Source material: Begin
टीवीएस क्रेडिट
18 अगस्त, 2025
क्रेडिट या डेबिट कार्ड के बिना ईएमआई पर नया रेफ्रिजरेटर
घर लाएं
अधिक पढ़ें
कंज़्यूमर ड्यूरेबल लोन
Source material: End
Copy every row above word for word, keeping each line break where it falls.

टीवीएस क्रेडिट
18 अगस्त, 2025
क्रेडिट या डेबिट कार्ड के बिना ईएमआई पर नया रेफ्रिजरेटर
घर लाएं
अधिक पढ़ें
कंज़्यूमर ड्यूरेबल लोन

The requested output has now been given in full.